ALAN [admonishing tone]
Did he now...?

HENRY
...for debt. And then he moved to France, Paris, where he died.

ALAN
Yeah. He sounds like a right rum 'un! And what sort of roguery befell him? Was it, what, a brawl in a brasserie, how did he meet his maker? What was the cause of death?

HENRY
Well, the coroner's report says the cause of death was syphilis.

ALAN
Right.

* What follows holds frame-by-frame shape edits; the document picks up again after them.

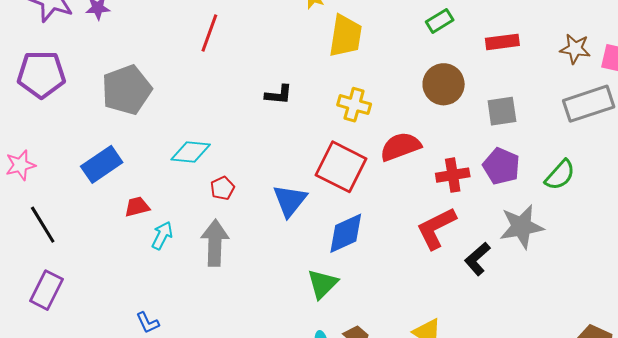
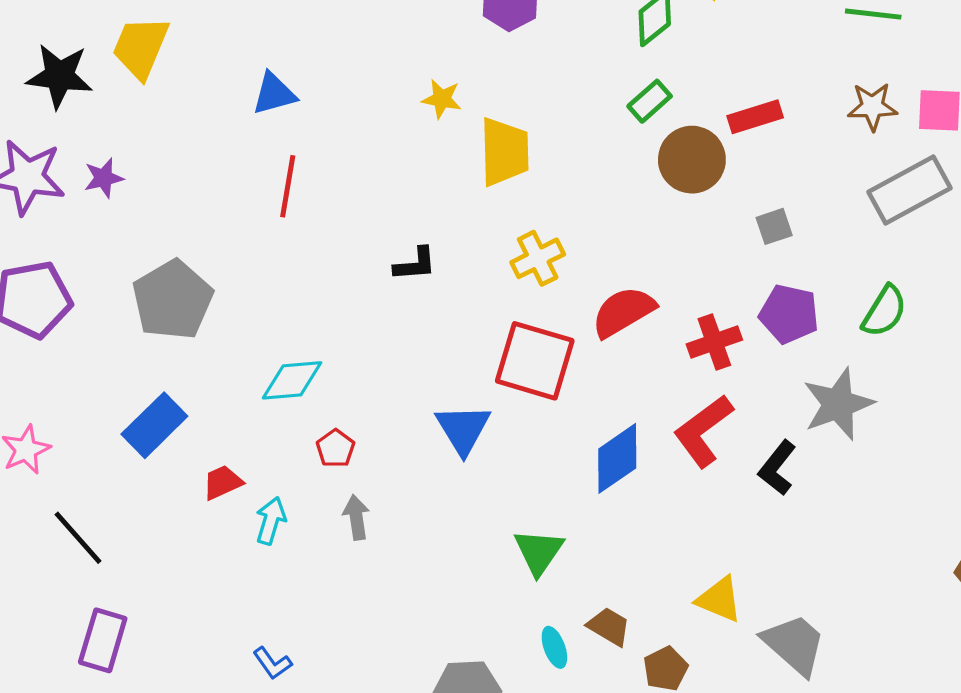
brown circle: (444, 84) -> (692, 160), moved
yellow cross: (354, 105) -> (538, 258), turned -32
gray square: (502, 111) -> (774, 226), size x0.7
red pentagon: (222, 188) -> (335, 448), moved
blue diamond: (346, 233) -> (617, 458), moved
gray arrow: (215, 243) -> (356, 517), size x0.6

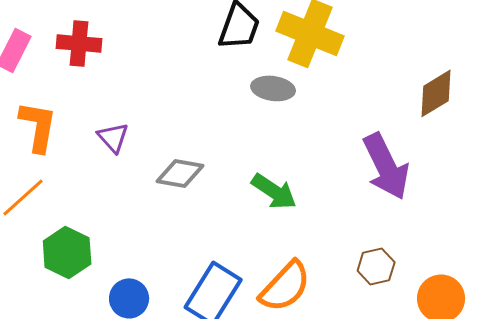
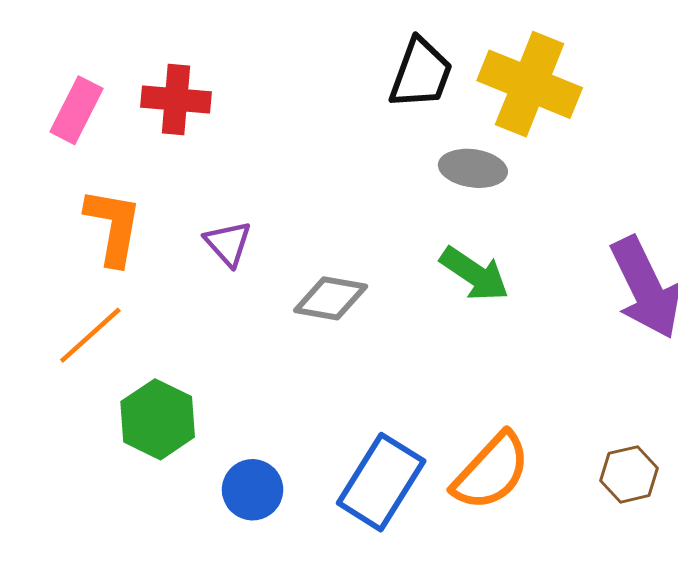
green arrow: (274, 191) -> (474, 274), moved
brown hexagon: (376, 266) -> (629, 474), moved

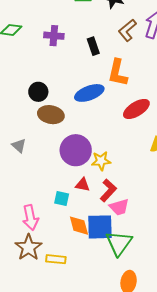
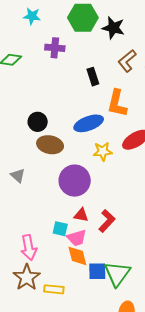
purple cross: (54, 36) -> (55, 48), moved
yellow star: (101, 161) -> (103, 151), moved
pink trapezoid: (119, 207) -> (77, 238), moved
blue square: (100, 227) -> (97, 271), moved, size x0.7

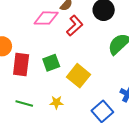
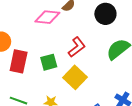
red L-shape: (75, 26) -> (77, 47), moved

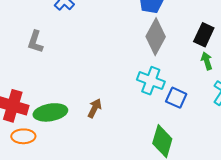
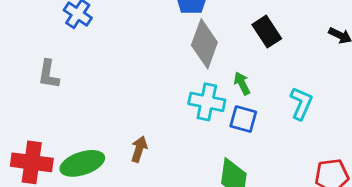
black rectangle: (204, 35) -> (267, 32), turned -50
green arrow: (207, 61) -> (242, 83), moved

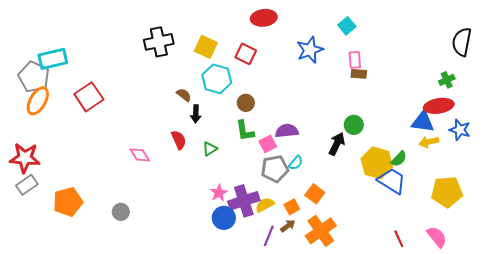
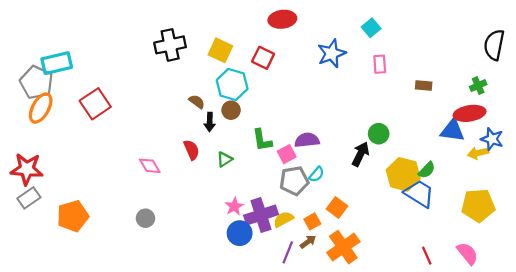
brown rectangle: (359, 74) -> (424, 86), moved
brown circle: (246, 103) -> (231, 110), moved
yellow arrow: (429, 142) -> (478, 153), moved
gray circle: (121, 212) -> (145, 218), moved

You can make eye contact with me when you say that. I haven't got syphilis. 

HENRY
Sorry.

ALAN
You're looking away like that. [ALAN grabs the 'Family' drawing from earlier away from HENRY's view] This has nothing to do with it. 
You should be careful bandying around causes of death, willy-nilly!


HENRY
The coroner's report does state it, so we can be pretty sure. 

ALAN
If I was going on a man's radio show to accuse one of his ancestors of a sex disease, I'd want to be more than pretty sure! I'd want to be the next one up, which... presumably is uber-sure!

HENRY
OK, then we're uber-sure. 

ALAN [annoyed]
Why are you doing this?! I have sponsors who will walk away like [clicks fingers] that if they get a sniff of VD!

HENRY
Well, you asked me to look into it, so... 

ALAN
How would you like it if I said your great-grandmother soiled herself at George Formby's house... and had a hump? 

HENRY
She wouldn't, and she didn't.

ALAN [to SIMON]
You have a... Use one of your sense of humours, your jokes on him.

SIMON
Well, I can do but a minute ago you were telling me to shut up! 

ALAN
Well I've changed my mind! 

SIMON [to HENRY]
You come on here and you start dragging the Partridge name through the muck... Who do you think you are?!

ALAN
That is the best joke you've done all day! Absolut- six of those a show and you're away! [turning to the sound desk] Keep your clubs away from his young. It's Seal!